Passage shown »
※ ※ ※
Another definite issue which stems from the structure is simply how predictable certain twists are. Now, if this was building up to a jump-scare or two this would be fine and, in fact, the one time the more predictable moments are used to establish a jump scare does work in its favour. It's used as any good one should, to build up dread and a creeping sense of fear. However, at other stages you're just left scratching your head at certain turns or leaps in logic. Even ignoring some of the more awkward dialogue here and there, and there are some rather dumb bits, the decisions made are difficult to truly follow. For example, we know the monster is after Bill. It has followed her first and foremost from start to finish, but the story diverts itself to help set up a future plot arc surrounding something underneath the university. They think it's might be trying to raid it, when there's little established to truly confirm this fact.
A further, and very notable, problem also stems from the sheer lack of subtlety within many scenes. Now, on the one hand, the unconventional style and presentation helps to excuse this. It's stylized and interesting enough to really keep you hooked, while also being very big and bold throughout the tale. However, when the script hinges on a clever twist and many of the shout-outs to past events are being actively shoved in your face, it can seem a little insulting to your intelligence. This is especially bad when it comes to the initial scene which, in an otherwise wonderful format which is excellently presented, feels the need to pause an then perform close-ups on each meaningful easter egg is infuriating. As are more than a few points where it really keeps repeatedly highlighting anything remotely relevant to the plot, until the audience is left with little to nothing to figure out for themselves.
※ ※ ※
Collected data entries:

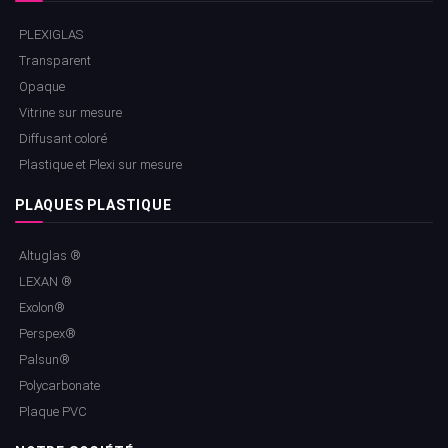
PLEXIGLAS
Transparent
Opaque
Vitrine sur mesure
Diffusant coloré
Plastique et Plexi sur mesure
PLAQUES PLASTIQUE
Altuglas ®
LEXAN ®
Exolon®
Perspex®
Palsun®
Polycarbonate
Plaque PVC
※ ※ ※
Continue the review passage about the story's predictable twists and heavy-handed scenes, starting after its final sentence.

Exercise output »
However, perhaps the most irksome part is the sheer lack of answers we get when it comes to the villain. Okay, there's a few basic hints and suggestions here and there, but besides that we don't get much at all. What spacecraft did this come from? How does it work? Where does it originate from? Why was it even there? None of these are ever answered, and for a force so powerful as this one, that's not enigmatic that's just infuriating. If there had just been a few more answers, something to help add a name to the face and to build upon the concepts established that would have greatly offset this. Instead, we're left with a scary and effective villain for the episode, but one which lacks any real depth or purpose beyond plot requirements.
This one will likely split fans on just what they favour the most, and how well they think many of its ideas were executed. Personally though, while it's certainly a bit less ambitious than some previous efforts, there seems to be a concerted effort to just get things right. This isn't so much reaching for the stars and repeatedly failing so much as asking "So, what did we get right last time, how can we improve on that, and what can we experiment with?" Overall, this definitely works in its favour so far as I am concerned, as while the story itself is relatively simple and the character drama is mostly straight forwards, but it's executed well enough that you can understandably forgive that.
If you do find a few of the more obvious twists mentioned to be irksome or the push to be overly quirky for its own sake, then I will understand entirely why you'd dislike this. Given Doctor Who's often unconventional nature and the fact this is the series finding its footing again though, it's enjoyable enough for an outing setting up the new status quo.